There is a badger sett in the park, hidden away in the boundary hedges.

Badgers are shy, nocturnal creatures that usually stay away from people, especially people who are walking dogs. You might see them at this time of year if you leave your dog at home and visit the park very early, before the sun rises, or late in the evening.

Badgers (Meles meles) are members of the Mustelid family, related to stoats, weasels and otters. They are classed as carnivores but they eat fruit, roots and bulbs as well as birds’ eggs and nestlings, small mammals and earthworms. They will also turn out the park’s rubbish bins if anybody has thrown away anything edible.

A sett is usually a complex of tunnels and chambers like an underground apartment block and it houses a clan that may have been there for decades. The clan will consist of more than one breeding female, non-breeding relatives of both sexes, and a dominant boar. Cubs are born in January and February but spend their first two or three months in the sett and don’t emerge until the spring. They are playful and noisy and, just about now, provide the year’s best opportunity for badger -watching.

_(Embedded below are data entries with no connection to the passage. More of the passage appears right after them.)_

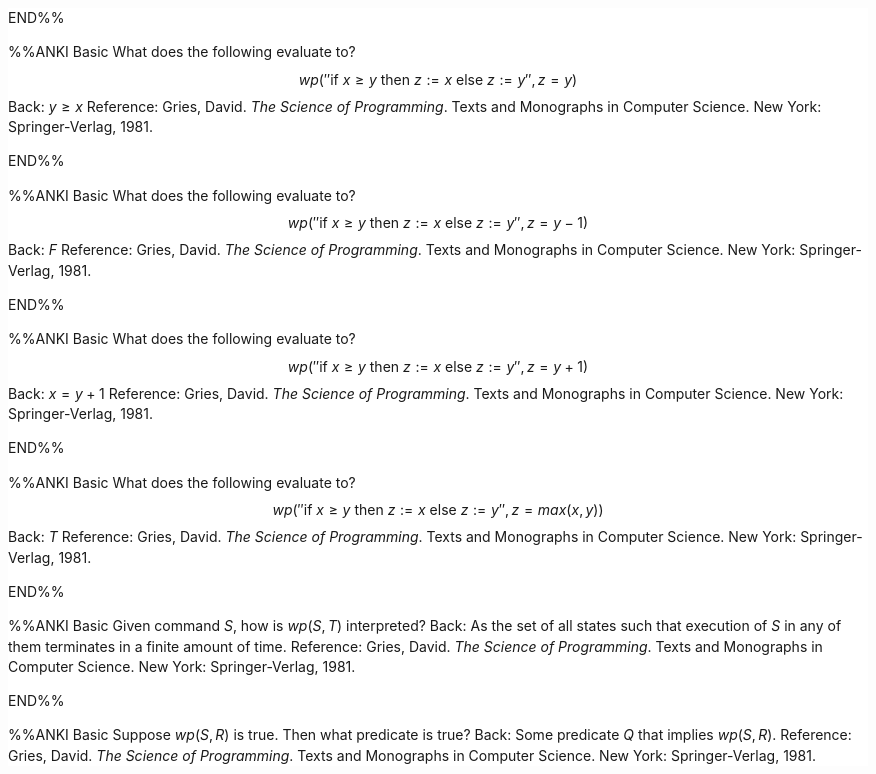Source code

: END%%

%%ANKI
Basic
What does the following evaluate to? $$wp(''\text{if } x \geq y \text{ then } z := x \text{ else } z := y'', z = y)$$
Back: $y \geq x$
Reference: Gries, David. *The Science of Programming*. Texts and Monographs in Computer Science. New York: Springer-Verlag, 1981.

END%%

%%ANKI
Basic
What does the following evaluate to? $$wp(''\text{if } x \geq y \text{ then } z := x \text{ else } z := y'', z = y - 1)$$
Back: $F$
Reference: Gries, David. *The Science of Programming*. Texts and Monographs in Computer Science. New York: Springer-Verlag, 1981.

END%%

%%ANKI
Basic
What does the following evaluate to? $$wp(''\text{if } x \geq y \text{ then } z := x \text{ else } z := y'', z = y + 1)$$
Back: $x = y + 1$
Reference: Gries, David. *The Science of Programming*. Texts and Monographs in Computer Science. New York: Springer-Verlag, 1981.

END%%

%%ANKI
Basic
What does the following evaluate to? $$wp(''\text{if } x \geq y \text{ then } z := x \text{ else } z := y'', z = max(x, y))$$
Back: $T$
Reference: Gries, David. *The Science of Programming*. Texts and Monographs in Computer Science. New York: Springer-Verlag, 1981.

END%%

%%ANKI
Basic
Given command $S$, how is $wp(S, T)$ interpreted?
Back: As the set of all states such that execution of $S$ in any of them terminates in a finite amount of time.
Reference: Gries, David. *The Science of Programming*. Texts and Monographs in Computer Science. New York: Springer-Verlag, 1981.

END%%

%%ANKI
Basic
Suppose $wp(S, R)$ is true. Then what predicate is true?
Back: Some predicate $Q$ that implies $wp(S, R)$.
Reference: Gries, David. *The Science of Programming*. Texts and Monographs in Computer Science. New York: Springer-Verlag, 1981.
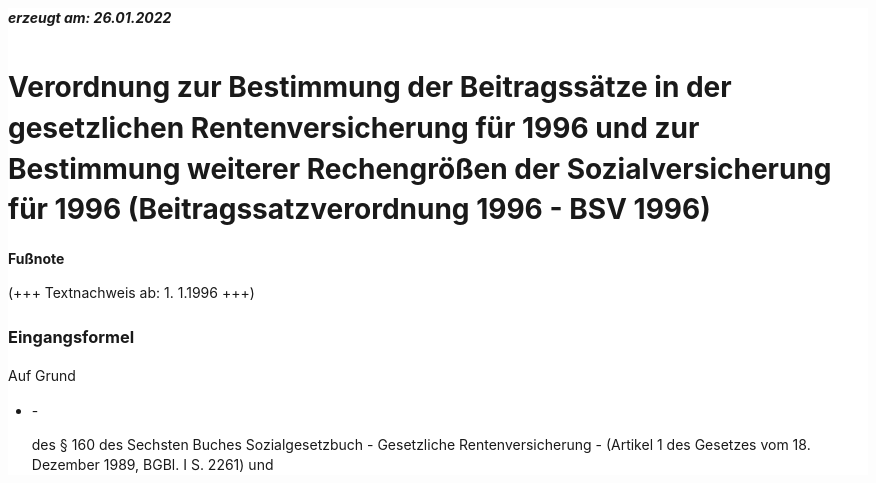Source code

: <td colspan="2">

  
  

##### erzeugt am: 26.01.2022

</td>

</tr>

</table>

<span id="BJNR158400995.html"></span>

# Verordnung zur Bestimmung der Beitragssätze in der gesetzlichen Rentenversicherung für 1996 und zur Bestimmung weiterer Rechengrößen der Sozialversicherung für 1996 (Beitragssatzverordnung 1996 - BSV 1996)

<div>

  
**Fußnote**

<div class="jnhtml">

<div>

<div class="jurAbsatz">

(+++ Textnachweis ab: 1. 1.1996 +++)

</div>

</div>

</div>

</div>

<span id="BJNR158400995BJNE000100310.html"></span>

### Eingangsformel  

<div>

<div class="jnhtml">

<div>

<div class="jurAbsatz">

Auf Grund

  - \-
    
    <div style="">
    
    des § 160 des Sechsten Buches Sozialgesetzbuch - Gesetzliche
    Rentenversicherung - (Artikel 1 des Gesetzes vom 18. Dezember 1989,
    BGBl. I S. 2261) und
    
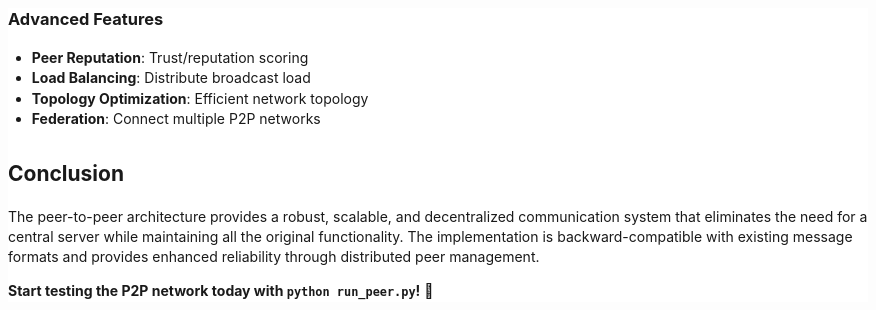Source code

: ### Advanced Features
- **Peer Reputation**: Trust/reputation scoring
- **Load Balancing**: Distribute broadcast load
- **Topology Optimization**: Efficient network topology
- **Federation**: Connect multiple P2P networks

## Conclusion

The peer-to-peer architecture provides a robust, scalable, and decentralized communication system that eliminates the need for a central server while maintaining all the original functionality. The implementation is backward-compatible with existing message formats and provides enhanced reliability through distributed peer management.

**Start testing the P2P network today with `python run_peer.py`!** 🚀
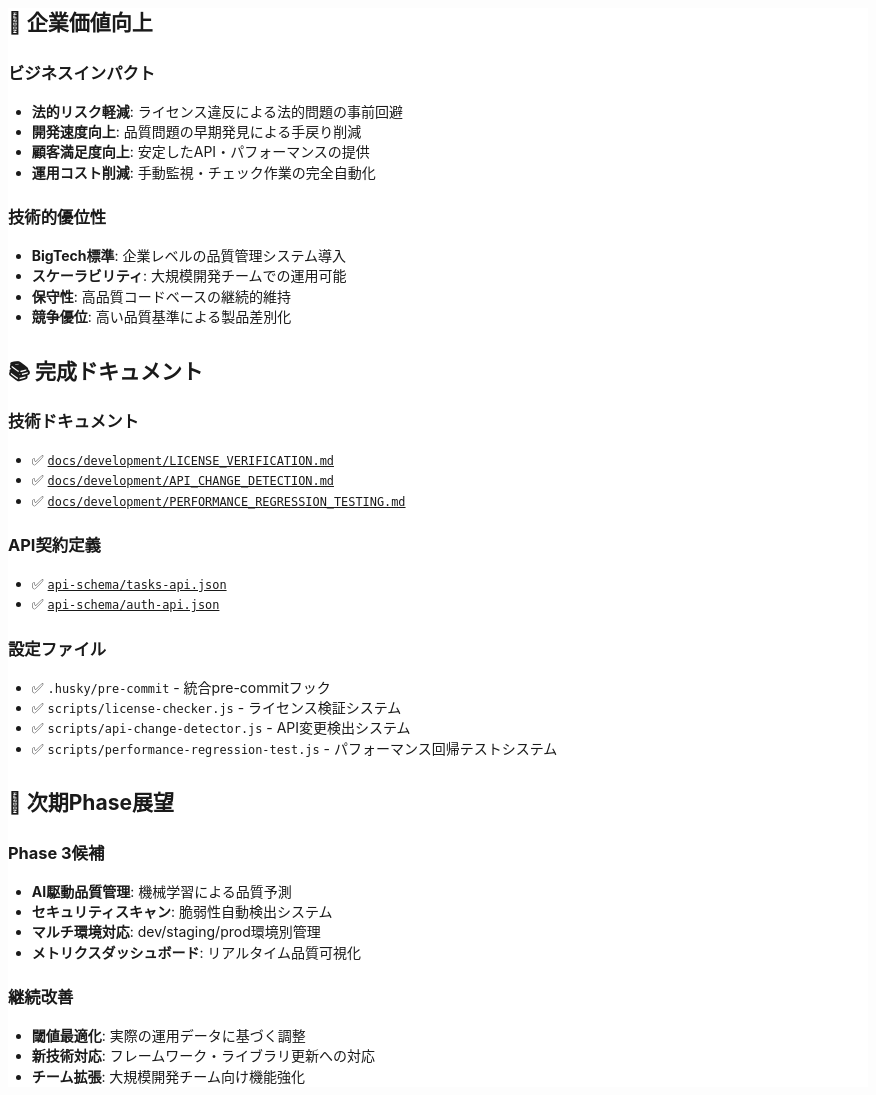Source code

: ## 🎯 企業価値向上

### ビジネスインパクト

- **法的リスク軽減**: ライセンス違反による法的問題の事前回避
- **開発速度向上**: 品質問題の早期発見による手戻り削減
- **顧客満足度向上**: 安定したAPI・パフォーマンスの提供
- **運用コスト削減**: 手動監視・チェック作業の完全自動化

### 技術的優位性

- **BigTech標準**: 企業レベルの品質管理システム導入
- **スケーラビリティ**: 大規模開発チームでの運用可能
- **保守性**: 高品質コードベースの継続的維持
- **競争優位**: 高い品質基準による製品差別化

## 📚 完成ドキュメント

### 技術ドキュメント

- ✅ [`docs/development/LICENSE_VERIFICATION.md`](./LICENSE_VERIFICATION.md)
- ✅ [`docs/development/API_CHANGE_DETECTION.md`](./API_CHANGE_DETECTION.md)
- ✅ [`docs/development/PERFORMANCE_REGRESSION_TESTING.md`](./PERFORMANCE_REGRESSION_TESTING.md)

### API契約定義

- ✅ [`api-schema/tasks-api.json`](../../api-schema/tasks-api.json)
- ✅ [`api-schema/auth-api.json`](../../api-schema/auth-api.json)

### 設定ファイル

- ✅ `.husky/pre-commit` - 統合pre-commitフック
- ✅ `scripts/license-checker.js` - ライセンス検証システム
- ✅ `scripts/api-change-detector.js` - API変更検出システム
- ✅ `scripts/performance-regression-test.js` - パフォーマンス回帰テストシステム

## 🔮 次期Phase展望

### Phase 3候補

- **AI駆動品質管理**: 機械学習による品質予測
- **セキュリティスキャン**: 脆弱性自動検出システム
- **マルチ環境対応**: dev/staging/prod環境別管理
- **メトリクスダッシュボード**: リアルタイム品質可視化

### 継続改善

- **閾値最適化**: 実際の運用データに基づく調整
- **新技術対応**: フレームワーク・ライブラリ更新への対応
- **チーム拡張**: 大規模開発チーム向け機能強化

An occupied sett is a tidy and organised place. The entrances are usually cleared of vegetation and there may be piles of used bedding nearby; there will be well worn paths through the home range. Badgers are territorial creatures and mark their territories with urine and scent glands; they dig latrines on their borders which the whole clan use to defecate.

Despite their black and white striped heads, the rest of a badger’s body is a camouflaged grey. They are unexpectedly large for such a quiet and unseen animal and a mature boar can be a metre long, a real surprise if you meet him on a woodland path.

Video by Nick Gomm

Conservation status: native, common and widespread. Badgers and their setts are fully protected in the UK under The Protection of Badgers Act 1992.